City To Celebrate Grand Opening Of Skate Park
A new attraction in the city is about to open.
City officials will host a grand opening for the JTNY Power House Skate Park, located at 117 Fairmout Ave., from noon-2 p.m. Saturday.
Funding for the project was provided by the Ralph C. Wilson, Jr. Foundation and The Skate Park Project in partnership with Kaboom, Built to Play and the city of Jamestown. The Chautauqua Region Community Foundation and SK8 JTNY also collaborated on the project.
After months of construction, the JTNY Power House Skate Park will now offer local residents and visitors a 10,000-square-foot skate park attraction. City officials have described the skate park as a “welcome amenity” for the community, as well as a “desirable destination” for people visiting the region.
The JTNY Power House Skate Park was named after the site of Jamestown’s trolley system power station.
According to a news release, “The skate park will continue in bringing movement, motion and energy to the space.”
The grand opening will also feature Off the Stick and Foodies Sweet-N-Eeats’ food trucks.
Ellen Shadle, city principle planner, said people attending the event Saturday can expect a “big celebration.”
In addition to the food trucks, the grand opening will feature a skate jam and remarks by local community leaders.
“We have a number of speakers opening with some remarks about the process and the road to this celebration from our city leadership, our funders and our council leaders to give a few words as to how this process has gone and how we’re finally able to kind of tie it up with a bow quite literally,” Shadle said.

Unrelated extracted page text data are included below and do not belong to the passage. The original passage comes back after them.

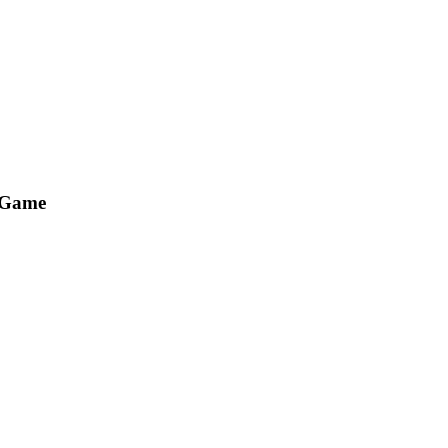
z Game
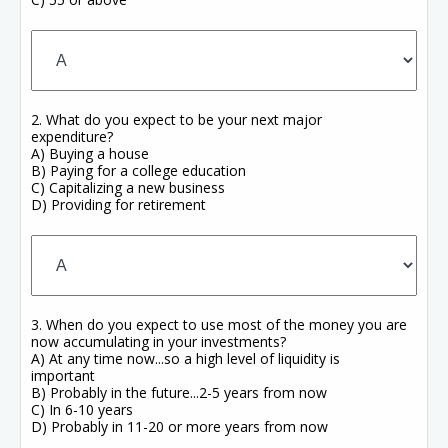
2. What do you expect to be your next major
expenditure?
A) Buying a house
B) Paying for a college education
C) Capitalizing a new business
D) Providing for retirement
3. When do you expect to use most of the money you are
now accumulating in your investments?
A) At any time now...so a high level of liquidity is
important
B) Probably in the future...2-5 years from now
C) In 6-10 years
D) Probably in 11-20 or more years from now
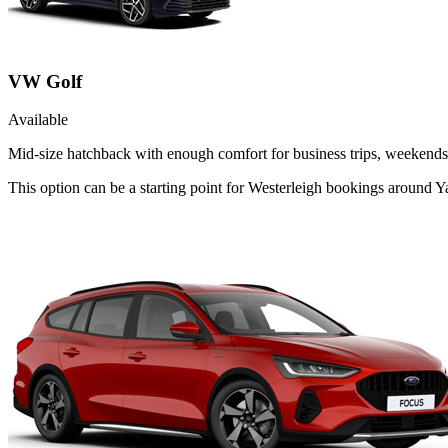
VW Golf
Available
Mid-size hatchback with enough comfort for business trips, weekends 
This option can be a starting point for Westerleigh bookings around Y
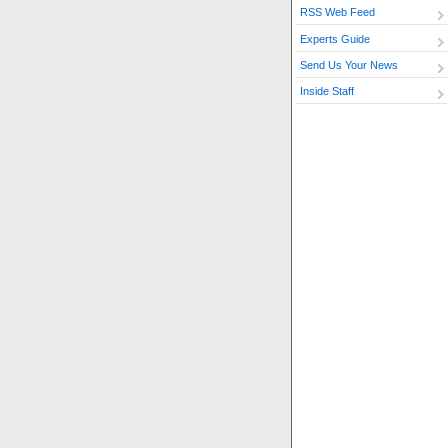
RSS Web Feed
Experts Guide
Send Us Your News
Inside Staff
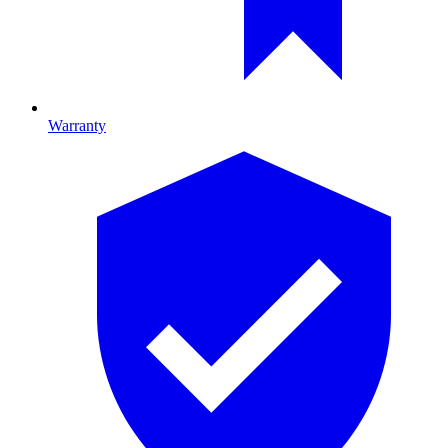
Warranty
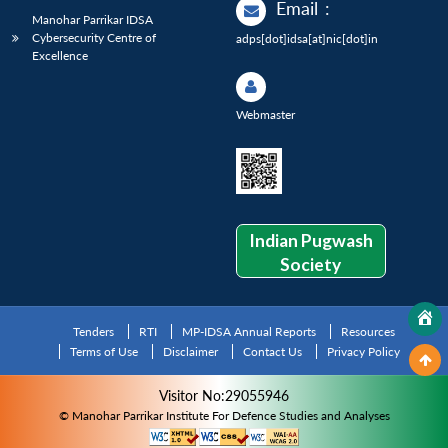
Email
:
Manohar Parrikar IDSA
Cybersecurity Centre of
adps[dot]idsa[at]nic[dot]in
Excellence
Webmaster
Indian Pugwash
Society
Tenders
RTI
MP-IDSA Annual Reports
Resources
Terms of Use
Disclaimer
Contact Us
Privacy Policy
Visitor No:29055946
© Manohar Parrikar Institute For Defence Studies and Analyses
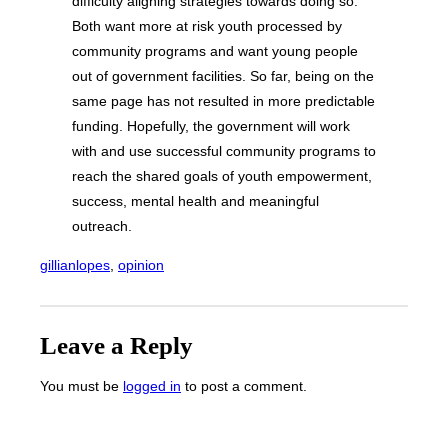
difficulty aligning strategies towards doing so.
Both want more at risk youth processed by
community programs and want young people
out of government facilities. So far, being on the
same page has not resulted in more predictable
funding. Hopefully, the government will work
with and use successful community programs to
reach the shared goals of youth empowerment,
success, mental health and meaningful
outreach.
gillianlopes
, 
opinion
Leave a Reply
You must be
logged in
to post a comment.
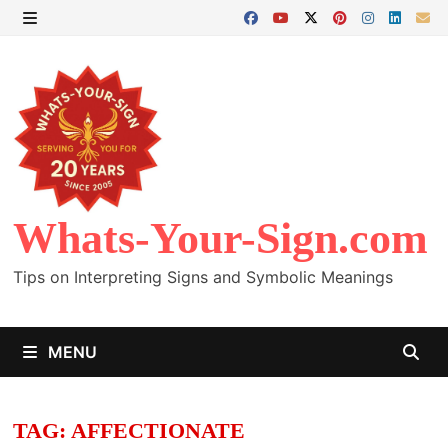
Skip
to
MENU
content
Whats-Your-Sign.com
Tips on Interpreting Signs and Symbolic Meanings
MENU
TAG:
AFFECTIONATE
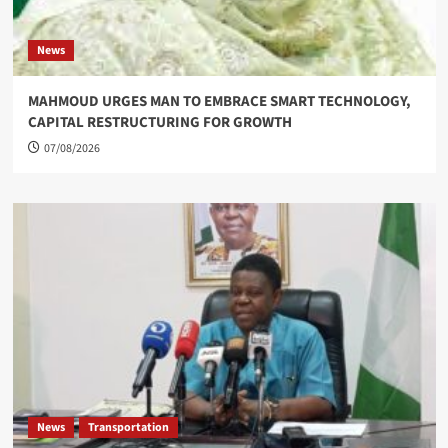
News
MAHMOUD URGES MAN TO EMBRACE SMART TECHNOLOGY,
CAPITAL RESTRUCTURING FOR GROWTH
07/08/2026
News
Transportation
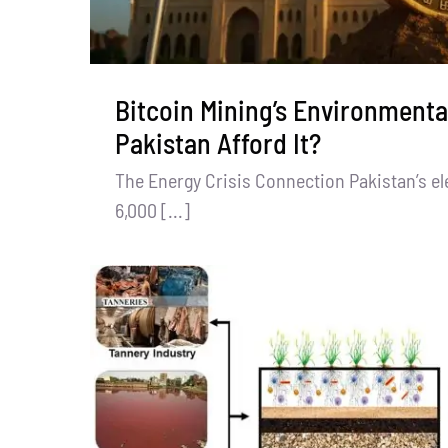
Bitcoin Mining’s Environmenta
Pakistan Afford It?
The Energy Crisis Connection Pakistan’s elec
6,000 [...]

The JTNY Power House Skate Park was designed after the Grindline Skate Park in Seattle. Shadle said the expertise of the Seattle-based designers was especially beneficial because the designers were able to design the skate park with materials needed for a “cold weather” skate park better than other designers. Due to the harsh winters in the region, the skate park required special materials to provide good maintenance and ensure a durable community resource.
Shadle said one of the best parts about the new skate park is its size.
“We have a 10,000 square foot skate park,” she said. “In terms of skate park standards, in some ways, that’s kind of a baseline for a ‘destination’ worthy skate park.”
Shadle explained that during the planning process, it was determined that Jamestown would “really benefit” from the massive scale of the new skate park.
Due to the size of the skate park, the city, along with the design firm, was able to create a mixture of different “level appropriate” bowls. Shadle said the layout of the skate park was specifically designed to accommodate skaters of all experience levels, while providing a “connected” experience.
“The bowls are also designed to have connectivity between them, so it’s not as though you have to leave the beginner bowl and then make a re-entry into the intermediate bowl,” Shadle said. “They’re all connected. An advanced skater can start at the beginner bowl and make their way through each bowl as they make their way down towards the more advanced bowl.”
Another design feature that makes the JTNY Power House Skate Park unique is the crescent wrench feature located at the top of the skate park. Shadle said the crescent wrench was not merely designed as an art piece but also as a functional part of the skate park that will allow skaters to “drop off into the bowl.”
The city administration hopes the skate park will have a positive impact on the community. Shadle believes the “destination worthy” skate park will encourage economic development in the city by attracting visitors to the area. She explained the skate park will also provide the community with the ability to host various skate park events.
“The community I think will take the lead on that,” she said, “so those won’t necessarily be city sponsored or city driven events from the administration, but those will be things that the city will certainly welcome in terms of benefiting the community.”
Based on what city officials have observed at the skate park, Shadle said she expects a large turnout at Saturday’s grand opening. She explained the city Parks Department will have representatives at the event to help direct parking and the department is working to make sure parking signs are clearly visible for the event.
“We want to encourage people to resist the temptation to park as directly close to the skate park as possible,” she said, “because there’s going to be lots of walkable places from McCrea Point Park and some other places that are being utilized for parking for the event.”